Application du RGPD à la réutilisation de modèles entraînés hors de l’UE : le RGPD s’applique à l’utilisation des modèles entraînés hors de l’Union européenne par un responsable de traitement ou un sous-traitant établi au sein de l’Union européenne dès lors qu’ils contiennent des données personnelles et que le traitement est effectué dans le cadre des activités d’un de ses établissements sur le territoire de l’Union.
Les traitements de données en phase de développement du système d’IA soumis au champ de la directive « police-justice » ainsi que ceux qui intéressent la sûreté de l’État et la défense nationale sont donc exclus du périmètre de ces fiches. Toutefois, les recommandations des présentes fiches peuvent servir d’inspiration pour ces traitements.
Autres réglementations applicables
Si ces fiches visent à clarifier comment le développement de systèmes d’IA peut se conformer aux obligations en matière de protection de données personnelles, d’autres réglementations, que ces fiches n’abordent pas directement, sont susceptibles de s’appliquer. C’est par exemple le cas de la réglementation relative au droit de la propriété intellectuelle ou encore le règlement sur la gouvernance des données qui encadre notamment les services d'intermédiation de la donnée ou l’atruisme des données.
D’autres sont encore en cours d’élaboration. C’est en particulier le cas de la proposition de règlement européen sur l’IA qui a vocation à encadrer le développement et le déploiement de systèmes d’IA au sein de l’Union Européenne.
Enfin, des réglementations sectorielles s’appliquent aux systèmes d’IA développés ou déployés pour certaines applications soumises à une réglementation spécifique (santé, finance, systèmes critiques, etc.). Il appartient à chaque responsable de traitement de déterminer les réglementations applicables et de se tourner vers les régulateurs compétents.

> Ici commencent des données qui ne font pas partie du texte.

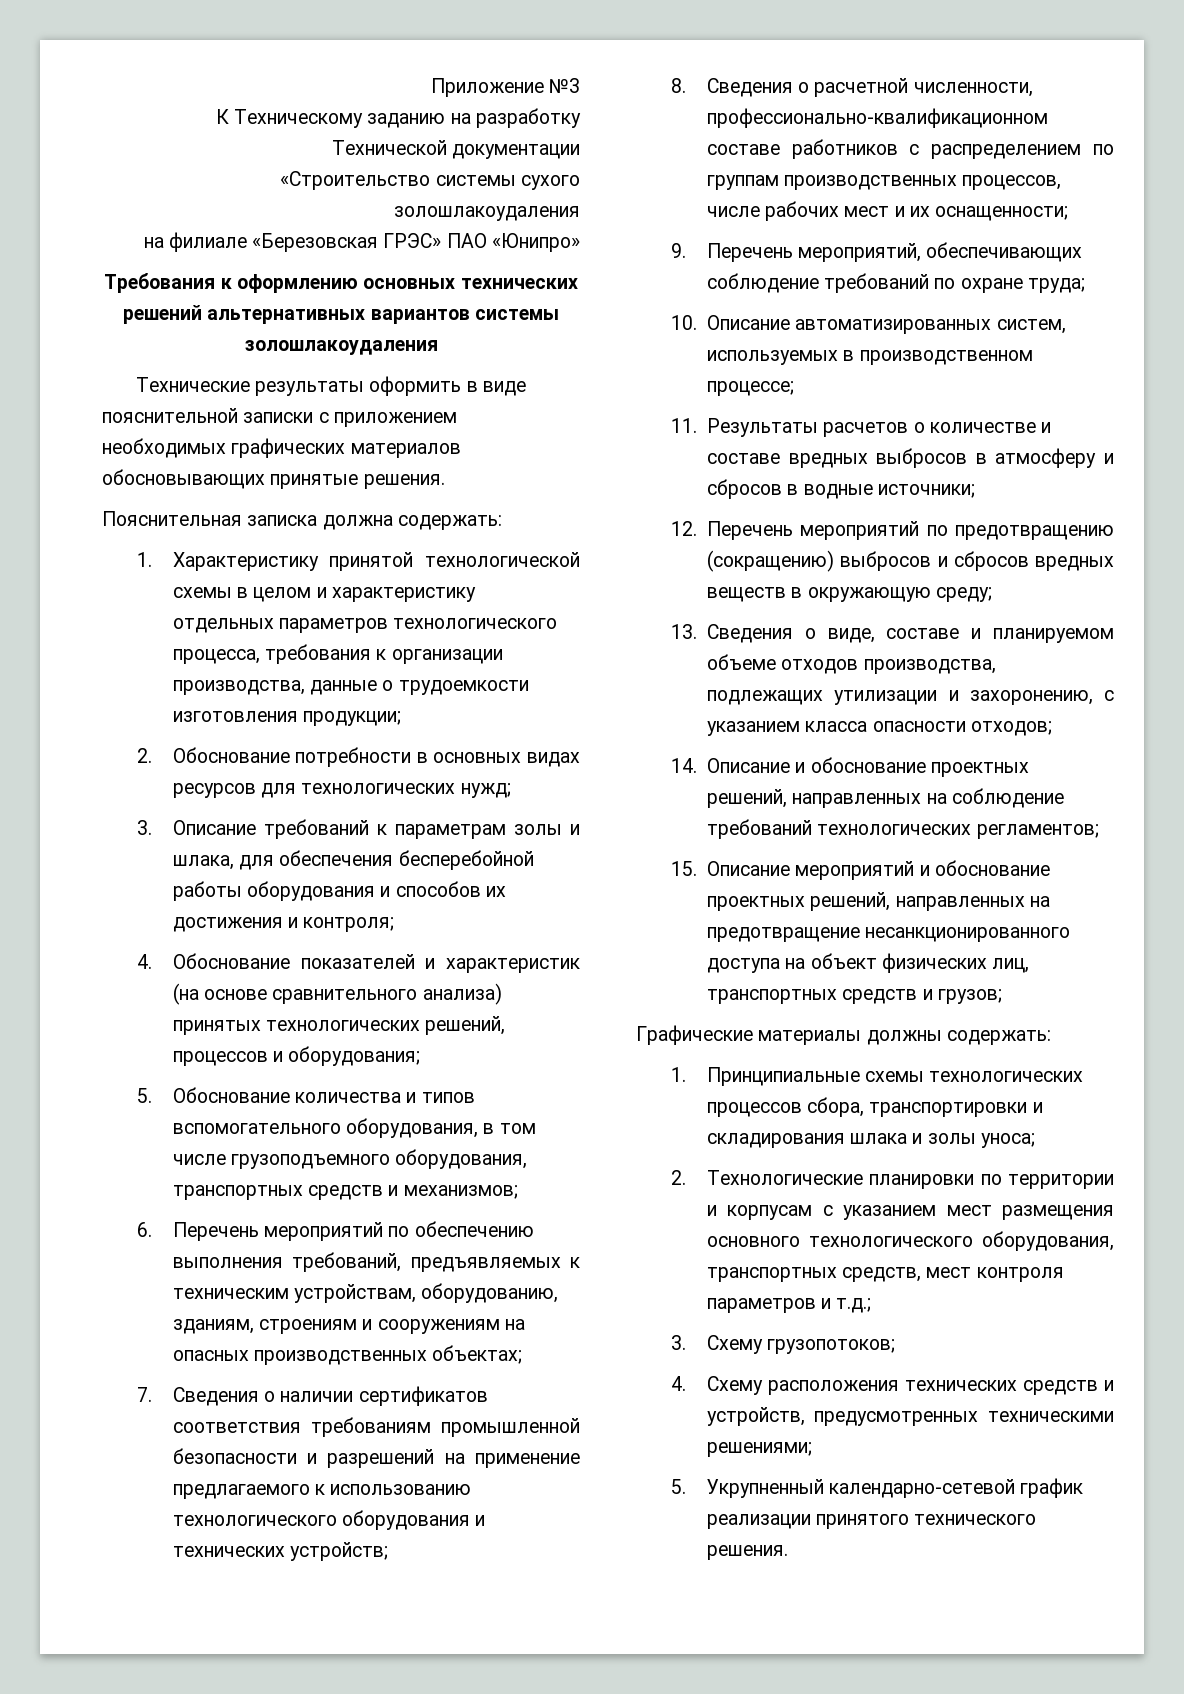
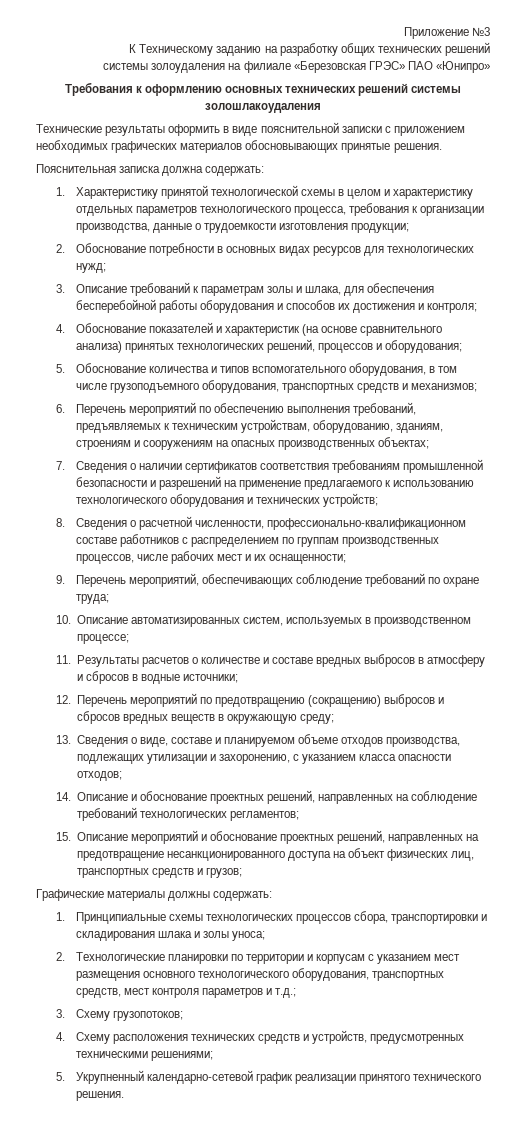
[331,140,580,159] [280,171,580,190] [394,206,580,221] Технической документации // «Строительство системы сухого золошлакоудаления // -> [340,42,490,56] [103,63,226,73] общих технических решений // системы золоудаления
[207,309,470,324] альтернативных вариантов -> (409, 89) none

Articulation des fiches avec le règlement sur l’IA
Le règlement européen distingue plusieurs catégories de systèmes selon leur niveau de risque au regard de la sécurité des produits et des droits fondamentaux : les systèmes interdits, les systèmes à haut risque, les systèmes nécessitant des garanties de transparence et les systèmes à risque minimal. Il prévoit ainsi différents degrés d’obligations reposant principalement sur les fournisseurs de systèmes d’IA.
Les présentes fiches ont été élaborées en vue d’une articulation intelligible avec ces futures obligations (par exemple en matière de qualification des acteurs et d’évaluation des risques).
Il est toutefois à noter que ces fiches s’appliquent, à droit constant, à tout traitement de données soumis au RGPD dans le cadre du développement d’un modèle ou d’un système d’IA, indépendamment de l’entrée en application des règles européennes sur l’. La CNIL rappelle, par ailleurs, que le règlement sur l’IA n’a pas vocation à remplacer les obligations en matière de protection des données mais bien à les compléter.
L’élaboration de règles plus précises sur l’articulation entre ces différentes exigences fait l’objet de travaux européens auxquels la CNIL participe activement et qui donneront lieu à des publications ultérieures.